+ 11
What's your biggest lessons learned from working with clients?
Let's talk about the unspoken business of coding for a living. Setting standards and expectations.... how to Bill them... getting content... getting access... let's hear your story and what learnt so others can learn from it.
4 ответов
+ 5
Depends on the client. Billing wasn't an issue (if you're referring to non indie-development/free-lancing). Getting content, some of it was created from scratch. I made a navigation button that was needed for a site using Photoshop which was implemented that the host didn't have. As access was a concern, I did a Web-Master's Role so there was almost 97% of control besides the host provider.
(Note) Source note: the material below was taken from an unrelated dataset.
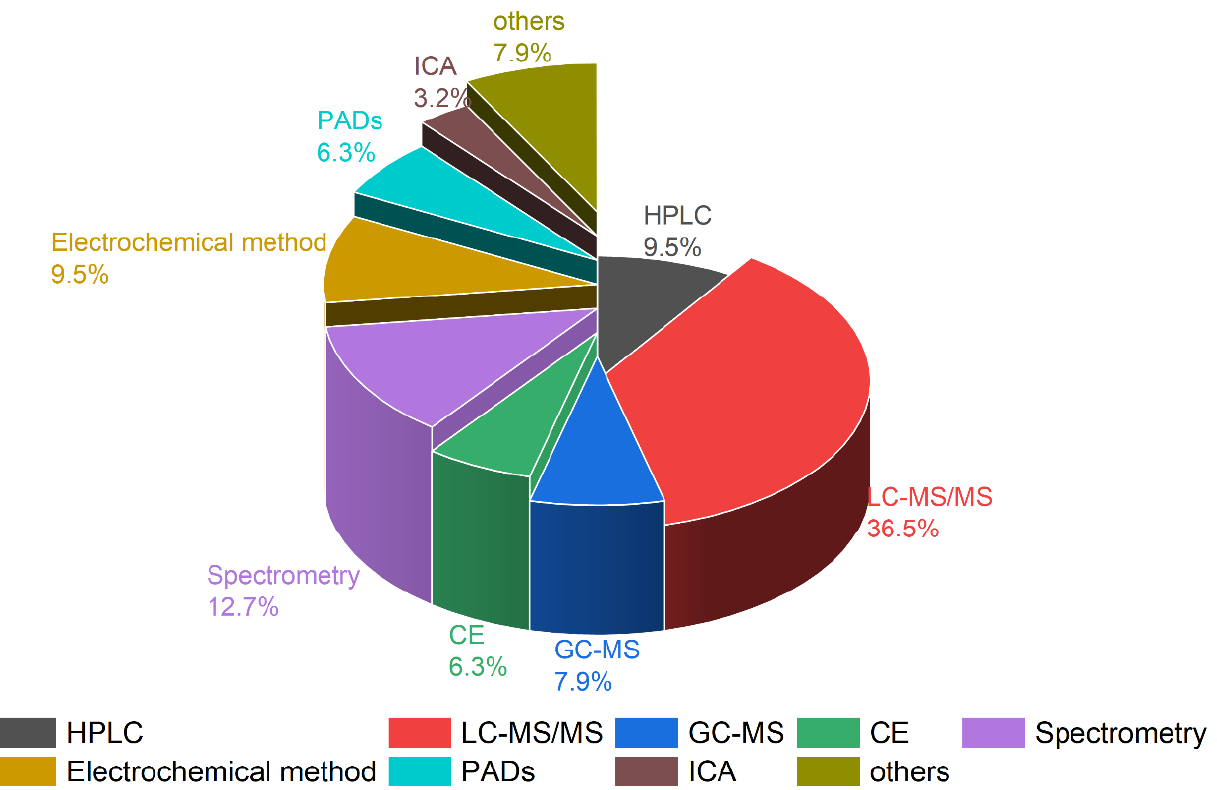
Figure 2. Comparison of the different analytical methods for paraquat and diquat in biological sam- ples.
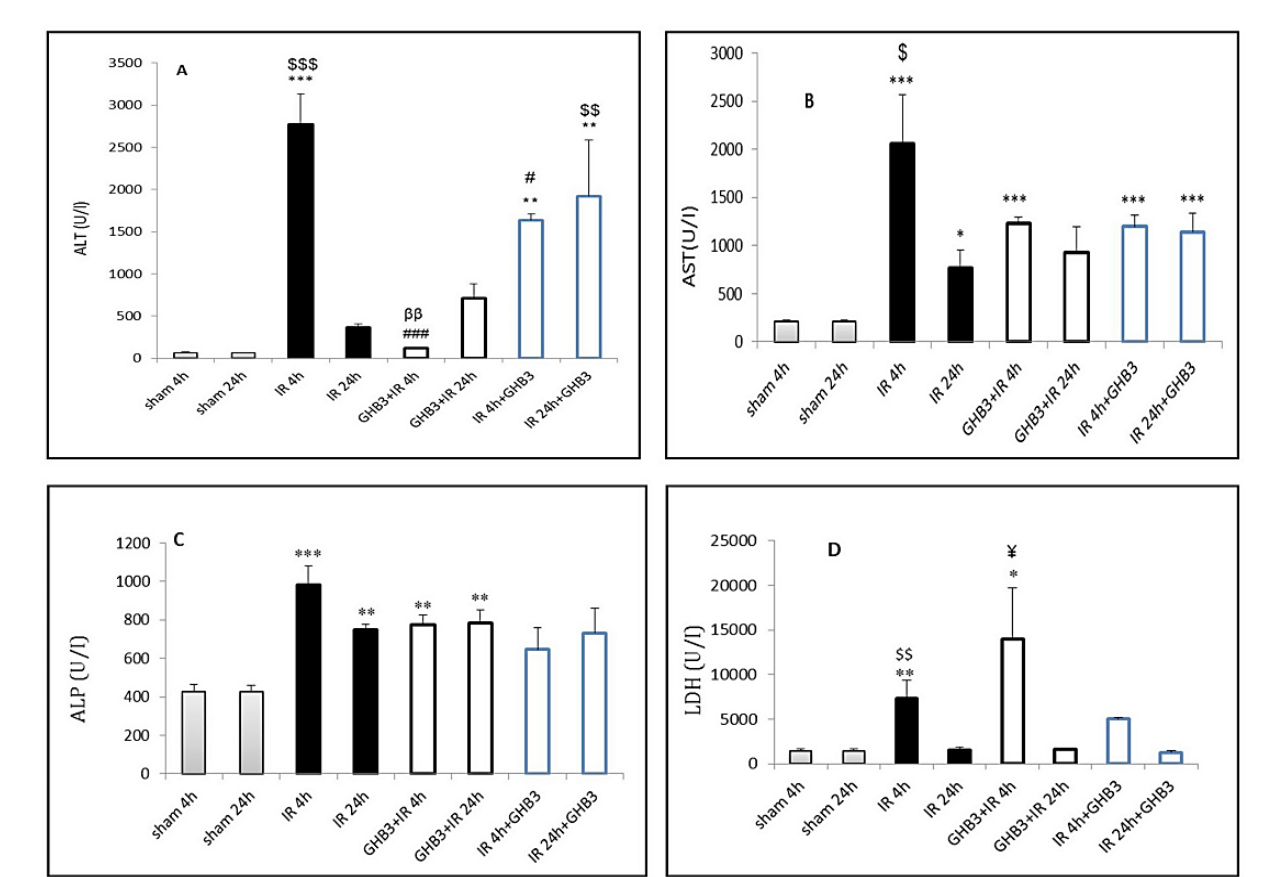
Figure 2. Changes in serum ALT ( A ), AST ( B ), ALP ( C ), and LDH ( D ) following 4 or 24 h of reperfusion in liver IR groups and effects of GHB on liver enzymes. Results are presented as the mean±S.E.M. Statistical analysis was performed by one-way ANOVA using post hoc Tukey test. P-value<0.05 was considered statistically significant. *: indicates significant differences vs the sham group (*:P-value <0.05, **: P-value <0.01, ***: P-value <0.001). #, ###: indicate significant difference vs IR4h group (#:P-value <0.05, ###: P-value <0.001). $: indi - cates significant differences vs IR24h group ($:P-value <0.05, $$: P-value <0.01, $$$: P-value <0.001). ¥: indicates significant differences vs. GHB3+IR24h group (¥:P-value <0.05). ββ: indicates significant differences vs. IR4h+ GHB3 group (ββ: P-value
Depending on clientel you deal with a variety of people, some more tech-savvy than others. It took at least 30min- hour up to 5 business days to make changes depending on the extent of project/updates. If independent, some will do a small preview of the work of the requested client before charging. Others will charge outright.
There's Upwork, CodeMentor, Patreon, and other sites for free-lancing. I've gotten offer to create a business website for a client, but declined due to time constrictions and other projects.
+ 4
How should I define pricing because people charge per hour and other freelancers charge based on projects?
I'm new to freelance, but I have an understanding of HTML, CSS, and learning JS.
Currently, reading Jon Duckett JavaScript and jQuery. At the same time earning a certification from Udacity in Front-end Nanodegree.
Thank you in advance for answering my question.
+ 3
Great insights Apple Blossom - thanks. I don't do any work via Upwork etc. I source all my clients through marketing.
I find with new sites, content is always an issue and slows most timelines in 99% of cases due to client getting you content.
I always get 50% upfront as project deposits before I even write a single line of code.
Consultation time is my biggest learning. we can budget to write the code and build something but forget about the extra hours explaining things to client, setting expectations, making changes, getting feedback, talking them through best practice because everything we build actually reflects on us.
People are always proud of their new sites and someone always asks, "Who built that for to it?"
+ 2
Hey Saul, I'm of the opinion and practice always charging by project. Clients have certainty of costs and you don't need to disclose or worry about tracking time.
There is a triangle of pricing that is based on quality (how good you are), speed (time it takes you and how urgently clients want it) and price.
You get more profitable when you are fast! Quality will win you reputation and clients. Speed will allow you to take on more projects or have time freedom.
Just don't present completed projects worth $5,000 in 48 hours (unless that was the deal). Space out presenting deliverables to clients in stages so they understand on some level, your expertise and reasonable time being put into their project.
Great question Saul - that's how I run my digital agency.